Jane is a much better character than Catherine. She has backbone and ethics and incredible courage, and she doesn't spend all her time whining and angsting about how her life went the wrong way.

Marcia -- If there had been a bit more kindness and vulnerability in Heathcliff, I think he would have been a much more sympathetic character. But he is so full of anger and blame, so selfish and bent on destroying everyone else's happiness, including his own children's, that he is ruined for me. I can't believe I used to think he was remotely appealing. So I'm finally a firm, if late, member of the Hates Heathcliff club. I'm so glad my girls felt like this straight away!

Parsnip -- (Making a mental note to go and read Ethan Frome to see what is so awful about it.) Both Titanic and Twilight have done nothing for me; I saw only snippets of Titanic and I fell asleep during the Twilght movie, having failed to manage even one chapter of the book. But I can count the number of chocolate-hating people I've met on one hand. I'm so envious! I'm sure I'd be 20 lbs lighter if I had the same condition.

Kit -- Everybody was a lot more sensible and discerning than I was, getting frustrated with Catherine and Heathcliff -- her inability to make a choice and be done with it and his inability to let things go and move on. I remember feeling sympathetic the first two times I read it, but clearly I've changed. Better late than never.

InLuv -- I've never read Vilette, though I picked it up once on a trip years ago and remember being intrigued by the first few pages. With your recommendation, I'm now determined to find it and finish it.

Bish Denham said...

Wuthering Hights drove me crazy when I read it and when I've seen the various film versions.
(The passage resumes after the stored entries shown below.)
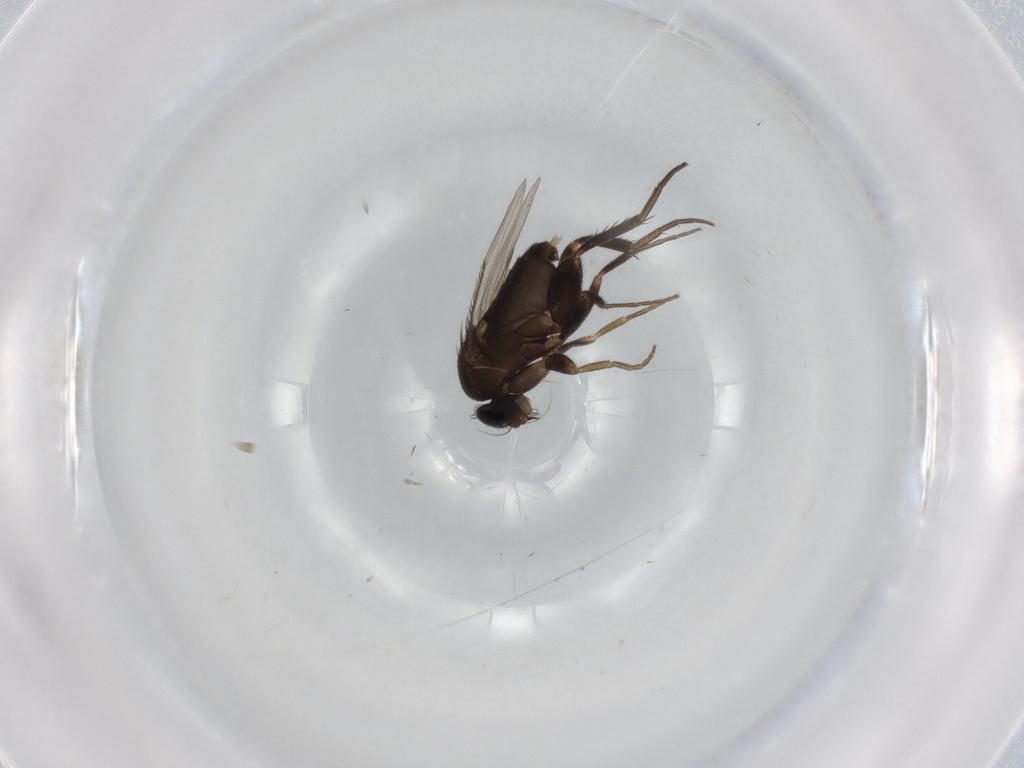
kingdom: Animalia
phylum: Arthropoda
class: Insecta
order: Diptera
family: Phoridae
It is the story of a dysfunctional family and it just makes my skin crawl.

MG Higgins said...

I've never read Wuthering Heights, but have seen a couple of filmed versions which nicely get across the attraction to dark brooding types. When the book was written, strict societal norms must have created all kinds of dysfunction that we don't understand today. Hooray to your girls for NOT relating to it.

Pat said...

I wonder what they make of Romeo and Juliet, Eloise and Abelard and all the other star-crossed lovers in literature, ballet and opera?
Clark Gable may have had lank hair and nowadays - in the character of Rhett Butler - could be described as a rapist, but way back in the forties/fifties when he snatched up Vivien Leigh and mounted the stairs with her, we melted.

Anonymous said...

Oh thank you! I found the characters irritating as h*** even when we did WH in school back in the late 80s, and never found anyone else who shared my views, so decided I was incapable of appreciating "real romance" - a view compounded by the fact that I was irritated by Gone with the Wind as well :) Titanic and twilight, I decided to stay far away from the movies, and like you couldn't get past even one chapter the first Twilight book, so my romantic gene is clearly broken :)
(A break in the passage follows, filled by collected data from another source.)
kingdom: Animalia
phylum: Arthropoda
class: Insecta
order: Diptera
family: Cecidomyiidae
ah well - practicality is so much more useful :)


Anonymous said...

How funny. I HATE Wuthering Heights and have long felt its only worth was to give us all a reason to yell CATHY! on really windy nights. I never could see how it became a classic, frankly. But then, I also hated Titanic. WHO has a 3 day affair in her 20s that so affects her that she throws a priceless jewel into the OCEAN 80 years later while hardened men look on and smile sentimentally? Ugh. Gave women a bad name, I felt.
Thank you for this chance to vent ;) And to feel very connected to some of your other readers, who feel the same way! Truly the internet is a wonderful place.

Carole said...

Also not a fan of Wuthering Heights so never watched the film version. Now I will never have to. Thank you.